ESCREVO. O INSTANTE EXIGE.

Por Carlos Sena



Escrevo. Como escritor não me sinto. Não me sinto melhor nem pior do que ninguém. Escrevo do meu jeito, nem sempre de acordo como o jeito que as coisas e pessoas são. Penso, como escritor, que me interessa mais ser “escridor” pelas possibilidades que escrever sobre nossas dores deixa. Oportunidades de gritar pelos sem gritos; de cantar pelos sem canto; de vociferar pelos simples para quem a vida lhes roubou as forças para lutar; de espernear pelos oprimidos sem que deles seja advogado, nem padre, nem comunista, mas apenas porque a injustiça dói; oportunidade, enfim, de dizer aos que sofrem que há remédios e que, mesmo sem remédios não se deve desistir da ventura da vida. O “escridor” se dilacera e se sente feliz pelo uso da sua escrita nem sempre sábia, nem sempre coerente, nem sempre poética, mas sempre comprometida com o bem e o amor.

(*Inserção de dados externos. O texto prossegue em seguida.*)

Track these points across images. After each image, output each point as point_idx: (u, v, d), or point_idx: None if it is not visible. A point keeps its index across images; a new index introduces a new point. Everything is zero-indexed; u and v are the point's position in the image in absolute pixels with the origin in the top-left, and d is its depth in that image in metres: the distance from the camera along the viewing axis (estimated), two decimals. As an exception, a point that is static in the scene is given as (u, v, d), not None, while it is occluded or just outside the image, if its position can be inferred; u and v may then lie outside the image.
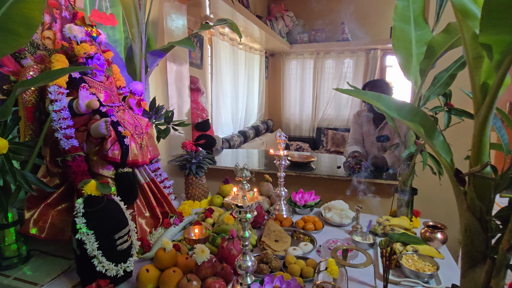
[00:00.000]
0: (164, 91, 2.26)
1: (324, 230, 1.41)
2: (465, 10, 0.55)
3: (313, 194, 1.64)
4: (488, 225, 0.63)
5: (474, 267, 0.66)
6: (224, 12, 3.02)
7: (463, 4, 0.55)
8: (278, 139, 1.51)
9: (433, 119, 1.33)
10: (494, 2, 0.46)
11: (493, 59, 0.54)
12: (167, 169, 2.30)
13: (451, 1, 0.55)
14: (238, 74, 4.01)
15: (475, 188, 0.63)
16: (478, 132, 0.61)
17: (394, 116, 0.75)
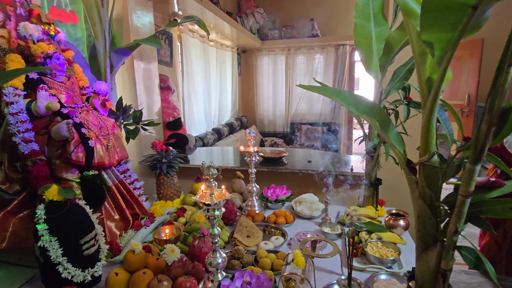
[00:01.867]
0: (132, 90, 2.21)
1: (295, 223, 1.45)
2: (408, 10, 0.58)
3: (284, 188, 1.67)
4: (438, 211, 0.68)
5: (427, 250, 0.70)
6: (193, 9, 2.98)
7: (406, 3, 0.58)
8: (248, 136, 1.52)
9: (393, 112, 1.40)
10: (431, 3, 0.49)
11: (435, 56, 0.58)
12: (138, 170, 2.25)
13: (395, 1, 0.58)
14: (209, 71, 3.98)
15: (424, 177, 0.67)
16: (425, 124, 0.65)
17: (353, 111, 0.78)
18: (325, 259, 1.09)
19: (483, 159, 0.58)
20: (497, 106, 0.54)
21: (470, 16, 0.49)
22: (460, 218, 0.63)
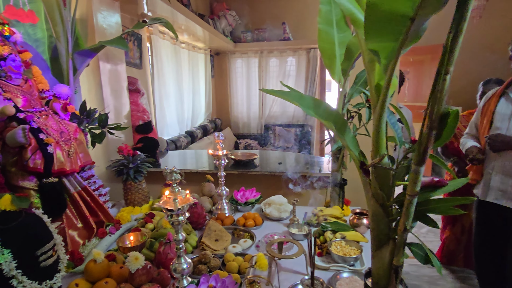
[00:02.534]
0: (98, 93, 2.14)
1: (264, 225, 1.46)
2: (355, 20, 0.61)
3: (254, 191, 1.68)
4: (389, 210, 0.71)
5: (381, 248, 0.74)
6: (163, 10, 2.93)
7: (353, 14, 0.61)
8: (216, 139, 1.52)
9: (356, 115, 1.45)
10: (373, 14, 0.52)
11: (382, 63, 0.61)
12: (106, 176, 2.18)
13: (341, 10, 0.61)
14: (181, 74, 3.93)
15: (376, 178, 0.70)
16: (375, 128, 0.68)
17: (312, 115, 0.80)
18: (291, 259, 1.11)
19: (425, 161, 0.62)
20: (436, 111, 0.58)
21: (409, 27, 0.52)
22: (408, 217, 0.67)
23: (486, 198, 1.69)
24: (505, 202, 1.60)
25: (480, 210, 1.77)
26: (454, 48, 0.53)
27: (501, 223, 1.67)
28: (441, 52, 2.10)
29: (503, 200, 1.60)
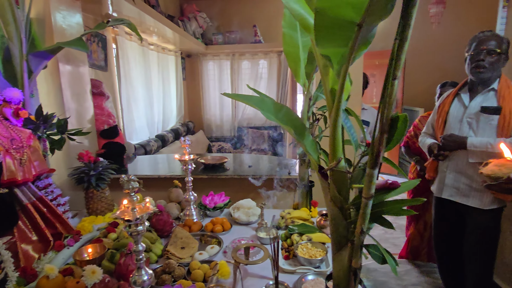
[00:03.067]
0: (57, 96, 2.03)
1: (233, 230, 1.45)
2: (306, 25, 0.61)
3: (223, 195, 1.66)
4: (347, 213, 0.72)
5: (340, 251, 0.74)
6: (129, 11, 2.85)
7: (303, 18, 0.61)
8: (182, 143, 1.49)
9: (322, 117, 1.47)
10: (322, 20, 0.52)
11: (334, 68, 0.62)
12: (68, 184, 2.07)
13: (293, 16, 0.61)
14: (150, 76, 3.83)
15: (334, 181, 0.71)
16: (331, 132, 0.69)
17: (272, 119, 0.80)
18: (258, 264, 1.10)
19: (379, 164, 0.63)
20: (386, 115, 0.59)
21: (357, 33, 0.53)
22: (365, 219, 0.68)
23: (441, 195, 1.78)
24: (458, 199, 1.69)
25: (437, 206, 1.85)
26: (401, 54, 0.54)
27: (457, 218, 1.77)
28: None
29: (457, 196, 1.69)
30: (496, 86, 1.58)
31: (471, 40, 1.62)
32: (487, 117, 1.56)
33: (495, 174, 1.00)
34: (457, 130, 1.66)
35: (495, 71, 1.57)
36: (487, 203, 1.58)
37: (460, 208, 1.70)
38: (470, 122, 1.62)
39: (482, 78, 1.59)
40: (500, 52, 1.54)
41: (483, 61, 1.54)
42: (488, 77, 1.58)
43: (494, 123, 1.53)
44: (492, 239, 1.64)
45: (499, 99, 1.54)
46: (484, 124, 1.56)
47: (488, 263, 1.67)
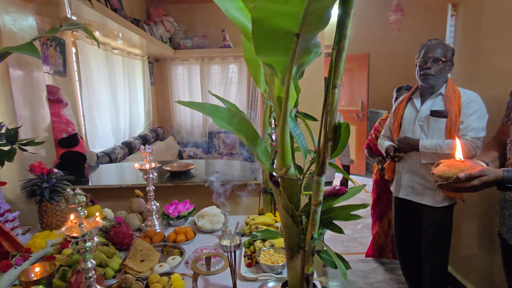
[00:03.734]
0: (8, 104, 1.90)
1: (197, 239, 1.42)
2: (247, 34, 0.61)
3: (187, 203, 1.63)
4: (299, 220, 0.72)
5: (293, 258, 0.74)
6: (90, 14, 2.74)
7: (245, 28, 0.61)
8: (143, 152, 1.44)
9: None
10: (260, 29, 0.52)
11: (279, 77, 0.62)
12: (22, 198, 1.93)
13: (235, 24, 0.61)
14: (115, 81, 3.71)
15: (285, 189, 0.71)
16: (280, 139, 0.69)
17: (225, 127, 0.79)
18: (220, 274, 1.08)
19: (325, 171, 0.64)
20: (329, 123, 0.60)
21: (296, 43, 0.54)
22: (314, 226, 0.68)
23: (398, 194, 1.86)
24: (414, 198, 1.78)
25: (396, 205, 1.94)
26: (339, 63, 0.55)
27: (414, 216, 1.85)
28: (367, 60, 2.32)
29: (413, 195, 1.78)
30: (444, 90, 1.68)
31: (420, 48, 1.72)
32: (436, 120, 1.65)
33: (445, 174, 1.05)
34: (410, 133, 1.74)
35: (441, 77, 1.67)
36: (439, 201, 1.67)
37: (416, 206, 1.78)
38: (422, 125, 1.71)
39: (430, 85, 1.68)
40: (446, 60, 1.64)
41: (430, 68, 1.64)
42: (435, 83, 1.68)
43: (442, 126, 1.63)
44: (446, 234, 1.73)
45: (446, 103, 1.63)
46: (434, 126, 1.66)
47: (443, 256, 1.76)
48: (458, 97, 1.62)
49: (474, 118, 1.58)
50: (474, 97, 1.63)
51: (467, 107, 1.61)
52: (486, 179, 1.01)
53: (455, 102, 1.61)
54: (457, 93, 1.64)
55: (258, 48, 0.55)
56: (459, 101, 1.61)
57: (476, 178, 1.01)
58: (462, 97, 1.63)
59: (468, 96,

Escrevo. Também pelo que me faz rir e sentir prazer. Escrevo por nada e por tudo. O amor, por exemplo, é tudo e pra ele eu escrevo porque é pra mim mesmo que o faço quando converso com o computador no tear das letras. Deus escreve certo por linhas tortas, dizem. Eu escrevo torto por linhas certas. As linhas que escrevo são as das minhas mãos que, como cigano, buscam o destino dos sons das letras, como se elas se bastassem em si e procurassem ser barulhos no meu texto. Meu texto não tem lógica ou tem todas, menos a lógica perversa do preconceito inventado. Inventado só o amor, diz o poeta. Por isto, feito cigano sigo linhas do tempo, apostando que no tempo eu me revele feito fotografia no escuro nos tempos da velha Kodak.

Como escridor, subtraio sempre que posso as dores dos amores. Quando a gente pensa que não há mais nada a ser dito e escrito sobre ele, eis que ele se reinventa em si. O amor é mesmo a contradição da vida. Quando pensamos que é soma é subtração. Na subtração ele soma e entre eles se multiplica dividindo mistérios. Mistérios são próprios do amor. Talvez a grande contradição de quem escreve sobre o amor é que sobre ele não se deveria escrever nunca, mas apenas sê-lo em plenitude. Mas, como um escridor pode ser feliz sem se debruçar no atelier das letras para compor uma mística popular ou erudita sobre o amor? Os mistérios da vida são os do amor. Não há mesmo mistérios na violência, mas insanidade! Não há mesmo mistérios no pecado, mas consciência pesada diante da mesquinha forma de viver sem se dar ao outro sem pedir nada em troca. O amor talvez seja um pouco disto – misto de mistérios e de obviandades que nossa pequena sabedoria não sabe definir o meio entre os dois.

Escrevo. No final da minha pagina pode não ter comentários. Pode ter como tem muitos, mas isto é de somenos importância para quem faz da escrita um ofício, tal qual um marceneiro que esculpe um guarda roupa de uma madeira bruta. As palavras brutas não são violentas com o os homens. Elas ficam ali, cansadas. Ali, paradinhas como que nos dizendo vem, tira-me daqui que eu quero alma. Há alguém que me precisa para aliviar dores, tensões, ou não. Afinal, vocação de palavras não é a solidão. Solidão é coisa nossa, das nossas imperfeições que procuramos justificar com amigos por perto. As palavras não. Elas não precisam das palavras por companhia, mas por emoção. Nessa emoção, me despeço deste domingo. As palavras vão dormir juntas até que os olhos da alma dos necessitados lhe encontrem. Não precisam ser muitos, mas apenas um, desde que sirva pra sua dor e para seu devaneio.